I’ve been watching the THBJPY as an indicator of our EM thesis playing out. It’s been a pretty good measure of risk appetite (aka Abe’s ability to trash the yen and send hot money scurrying into peripheral markets.)
Like USDJPY, it has rolled over but is being propped up. The latest stick save came moments ago.
It’s tough to do when the Nikkei is under the kind of pressure it is to complete the right shoulder of its H&S Pattern…
THBJPY’s small, white rising channel is trying to hold back a very serious plunge to 2.8 or lower. Since the rising purple channel broke down around New Years (when most equity markets topped out) the falling white channel has been in charge — but, ran into the midline of the rising white channel for a third time.
It looks like a bit of a standoff until you look at the moving averages. The SMA50 (blue) fell below the SMA100 (yellow) in July 2012 and the SMA200 (thick red) in Sept 2012. It bounced back above the SMA100 in November, but crossed back below on Tuesday.
At present, it’s a very bearish alignment of the 20, 50, 100 and 200 — with the SMA10 threatening to roll over. The last time even the 10, 20 and 50 were in perfect alignment and plunged below the 100, the THBJPY dropped 12%. This time, they’re below the 100 and the 200 — which, to my eyes, is rolling over big time.

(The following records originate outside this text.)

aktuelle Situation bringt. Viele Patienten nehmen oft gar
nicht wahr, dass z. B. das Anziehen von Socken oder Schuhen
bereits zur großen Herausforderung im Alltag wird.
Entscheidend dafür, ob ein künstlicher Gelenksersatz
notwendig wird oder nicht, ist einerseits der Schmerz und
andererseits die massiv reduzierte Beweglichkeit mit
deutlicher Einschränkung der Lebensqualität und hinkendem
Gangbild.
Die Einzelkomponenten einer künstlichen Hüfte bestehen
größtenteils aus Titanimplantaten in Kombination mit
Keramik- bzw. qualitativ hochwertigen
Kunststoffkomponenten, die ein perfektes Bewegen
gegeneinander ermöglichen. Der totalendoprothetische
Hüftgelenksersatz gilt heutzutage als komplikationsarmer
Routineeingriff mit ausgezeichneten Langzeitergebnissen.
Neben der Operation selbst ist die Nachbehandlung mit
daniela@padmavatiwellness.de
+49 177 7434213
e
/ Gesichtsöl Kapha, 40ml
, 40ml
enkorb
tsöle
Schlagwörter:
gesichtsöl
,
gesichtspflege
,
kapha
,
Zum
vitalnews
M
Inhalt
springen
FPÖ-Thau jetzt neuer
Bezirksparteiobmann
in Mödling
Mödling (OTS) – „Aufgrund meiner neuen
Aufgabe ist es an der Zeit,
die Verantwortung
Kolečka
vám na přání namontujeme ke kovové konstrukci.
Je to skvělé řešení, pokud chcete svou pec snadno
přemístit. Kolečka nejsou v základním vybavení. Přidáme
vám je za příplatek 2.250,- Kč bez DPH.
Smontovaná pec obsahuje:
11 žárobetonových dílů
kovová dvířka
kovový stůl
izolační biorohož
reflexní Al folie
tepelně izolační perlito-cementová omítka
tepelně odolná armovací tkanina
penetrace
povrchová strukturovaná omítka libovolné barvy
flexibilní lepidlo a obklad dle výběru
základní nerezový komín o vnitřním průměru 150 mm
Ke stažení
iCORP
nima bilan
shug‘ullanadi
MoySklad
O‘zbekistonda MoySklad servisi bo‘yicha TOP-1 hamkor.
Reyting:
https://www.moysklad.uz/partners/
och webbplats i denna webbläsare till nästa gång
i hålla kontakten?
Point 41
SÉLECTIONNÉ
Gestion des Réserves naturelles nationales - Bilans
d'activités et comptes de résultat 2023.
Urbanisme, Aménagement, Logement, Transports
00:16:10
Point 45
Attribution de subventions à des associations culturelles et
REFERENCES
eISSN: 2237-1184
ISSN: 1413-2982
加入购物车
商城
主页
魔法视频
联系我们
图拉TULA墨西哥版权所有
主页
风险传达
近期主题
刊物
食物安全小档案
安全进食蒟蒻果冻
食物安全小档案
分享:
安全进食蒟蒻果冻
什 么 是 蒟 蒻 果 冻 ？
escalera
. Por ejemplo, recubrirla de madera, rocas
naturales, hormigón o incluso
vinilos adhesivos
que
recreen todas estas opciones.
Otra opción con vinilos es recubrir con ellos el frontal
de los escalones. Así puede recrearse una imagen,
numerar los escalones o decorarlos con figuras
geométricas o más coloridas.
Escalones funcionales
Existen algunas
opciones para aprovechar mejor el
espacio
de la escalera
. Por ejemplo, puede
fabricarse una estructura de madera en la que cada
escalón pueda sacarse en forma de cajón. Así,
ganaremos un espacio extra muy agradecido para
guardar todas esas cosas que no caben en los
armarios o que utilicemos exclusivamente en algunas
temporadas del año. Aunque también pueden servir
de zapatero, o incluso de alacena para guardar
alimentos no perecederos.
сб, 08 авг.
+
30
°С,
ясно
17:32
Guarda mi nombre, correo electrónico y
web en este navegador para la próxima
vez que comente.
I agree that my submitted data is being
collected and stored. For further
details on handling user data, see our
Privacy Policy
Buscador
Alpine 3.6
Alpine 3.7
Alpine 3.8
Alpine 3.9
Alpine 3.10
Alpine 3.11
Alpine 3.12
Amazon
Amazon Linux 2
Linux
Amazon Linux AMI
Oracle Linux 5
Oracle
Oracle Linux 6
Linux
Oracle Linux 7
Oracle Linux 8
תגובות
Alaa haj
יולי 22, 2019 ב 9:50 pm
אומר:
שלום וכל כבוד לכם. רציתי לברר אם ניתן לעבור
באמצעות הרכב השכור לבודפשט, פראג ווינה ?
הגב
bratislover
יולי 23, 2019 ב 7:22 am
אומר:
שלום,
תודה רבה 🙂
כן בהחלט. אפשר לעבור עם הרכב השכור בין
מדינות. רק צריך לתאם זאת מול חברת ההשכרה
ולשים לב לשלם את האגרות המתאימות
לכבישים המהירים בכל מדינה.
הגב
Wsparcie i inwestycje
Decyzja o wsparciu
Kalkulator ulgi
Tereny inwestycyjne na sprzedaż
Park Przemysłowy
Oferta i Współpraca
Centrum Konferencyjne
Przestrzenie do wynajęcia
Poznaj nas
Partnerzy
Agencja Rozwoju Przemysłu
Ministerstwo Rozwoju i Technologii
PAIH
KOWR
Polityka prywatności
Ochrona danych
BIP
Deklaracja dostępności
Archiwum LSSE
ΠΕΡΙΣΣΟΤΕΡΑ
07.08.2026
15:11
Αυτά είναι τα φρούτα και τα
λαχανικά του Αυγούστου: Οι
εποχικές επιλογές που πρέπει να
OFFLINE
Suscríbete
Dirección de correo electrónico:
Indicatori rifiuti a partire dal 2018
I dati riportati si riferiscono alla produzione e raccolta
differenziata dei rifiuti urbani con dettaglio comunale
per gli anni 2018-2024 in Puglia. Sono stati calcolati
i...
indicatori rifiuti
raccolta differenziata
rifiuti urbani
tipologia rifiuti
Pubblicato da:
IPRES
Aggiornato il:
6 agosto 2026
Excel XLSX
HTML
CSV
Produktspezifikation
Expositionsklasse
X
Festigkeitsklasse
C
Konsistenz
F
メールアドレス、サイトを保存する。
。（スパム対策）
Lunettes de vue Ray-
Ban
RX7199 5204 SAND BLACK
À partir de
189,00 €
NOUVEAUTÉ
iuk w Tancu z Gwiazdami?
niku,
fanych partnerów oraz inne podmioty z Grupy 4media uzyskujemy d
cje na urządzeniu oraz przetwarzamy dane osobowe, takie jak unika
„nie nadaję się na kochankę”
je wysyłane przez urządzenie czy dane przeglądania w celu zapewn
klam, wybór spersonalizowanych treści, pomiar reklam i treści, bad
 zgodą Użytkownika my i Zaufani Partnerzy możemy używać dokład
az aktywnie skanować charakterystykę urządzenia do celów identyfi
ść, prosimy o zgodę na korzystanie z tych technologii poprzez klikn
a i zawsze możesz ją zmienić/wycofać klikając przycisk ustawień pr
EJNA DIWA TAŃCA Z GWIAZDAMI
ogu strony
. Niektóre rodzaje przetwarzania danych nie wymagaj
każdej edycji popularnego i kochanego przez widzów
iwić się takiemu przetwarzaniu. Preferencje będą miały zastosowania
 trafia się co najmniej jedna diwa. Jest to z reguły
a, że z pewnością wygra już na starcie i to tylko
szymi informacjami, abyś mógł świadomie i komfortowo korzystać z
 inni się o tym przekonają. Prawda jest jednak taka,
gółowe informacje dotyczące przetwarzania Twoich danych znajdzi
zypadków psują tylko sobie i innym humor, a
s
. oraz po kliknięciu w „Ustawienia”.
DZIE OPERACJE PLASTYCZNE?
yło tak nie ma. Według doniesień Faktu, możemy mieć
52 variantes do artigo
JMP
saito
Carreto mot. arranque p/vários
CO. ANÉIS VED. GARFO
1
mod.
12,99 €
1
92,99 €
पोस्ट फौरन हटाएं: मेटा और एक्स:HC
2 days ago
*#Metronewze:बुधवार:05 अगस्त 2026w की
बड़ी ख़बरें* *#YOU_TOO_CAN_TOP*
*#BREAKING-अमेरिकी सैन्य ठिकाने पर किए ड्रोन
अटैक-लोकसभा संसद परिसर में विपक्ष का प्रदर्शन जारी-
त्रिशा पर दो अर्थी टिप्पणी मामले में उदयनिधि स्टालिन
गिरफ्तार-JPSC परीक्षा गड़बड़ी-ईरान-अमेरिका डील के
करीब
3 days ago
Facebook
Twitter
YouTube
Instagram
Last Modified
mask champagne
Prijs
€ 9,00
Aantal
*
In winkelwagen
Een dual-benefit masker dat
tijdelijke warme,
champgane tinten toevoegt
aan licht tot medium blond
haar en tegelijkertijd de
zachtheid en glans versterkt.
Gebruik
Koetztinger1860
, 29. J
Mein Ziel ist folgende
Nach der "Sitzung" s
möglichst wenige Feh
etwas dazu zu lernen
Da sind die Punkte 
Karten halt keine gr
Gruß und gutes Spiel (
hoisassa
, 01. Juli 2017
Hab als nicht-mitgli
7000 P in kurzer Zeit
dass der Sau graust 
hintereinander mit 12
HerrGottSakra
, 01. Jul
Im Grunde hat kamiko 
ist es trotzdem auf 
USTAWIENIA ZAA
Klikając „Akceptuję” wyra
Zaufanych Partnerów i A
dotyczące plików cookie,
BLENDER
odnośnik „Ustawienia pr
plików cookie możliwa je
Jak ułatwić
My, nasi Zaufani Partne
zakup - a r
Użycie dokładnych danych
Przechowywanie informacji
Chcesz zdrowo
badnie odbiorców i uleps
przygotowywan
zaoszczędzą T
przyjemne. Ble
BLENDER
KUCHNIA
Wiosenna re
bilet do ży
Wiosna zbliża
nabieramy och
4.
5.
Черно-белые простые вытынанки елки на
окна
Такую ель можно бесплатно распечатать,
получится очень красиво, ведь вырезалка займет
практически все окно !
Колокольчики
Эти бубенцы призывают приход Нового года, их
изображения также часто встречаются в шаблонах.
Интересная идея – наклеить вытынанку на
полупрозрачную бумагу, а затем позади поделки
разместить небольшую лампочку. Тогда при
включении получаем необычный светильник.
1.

A similar move would take the pair down near the purple .618 at 2.80. But, of course, it depends on how many fingers the BOJ can come up with. At present, they’re plugging holes in JGBs (witness yesterday’s bought auction of 40 years at 1.75%), USD (another stick save at 1.20 today for USDJPY), bhat, won, ringgit, rupiah, rupee, Thai and Singapore dollars, etc. Debt:GDP was around 244% at YE2013.
While Abe is doing all he can to trash the yen, events around the world are conspiring against him. All those yen he created flooded into other economies, which are now rolling over (Thailand, Singapore, Philippines, etc.) As risks elsewhere rise, that hot money flows back into the yen — now a safe haven.yen
The afore-mentioned euro weakness will add to the challenge — as will the Chinese recent decision to join the beggar-thy-neighbor game. Remember, China and Japan are each other’s biggest trading partners. As the Renminbi slumps, it will also pressure the yen higher.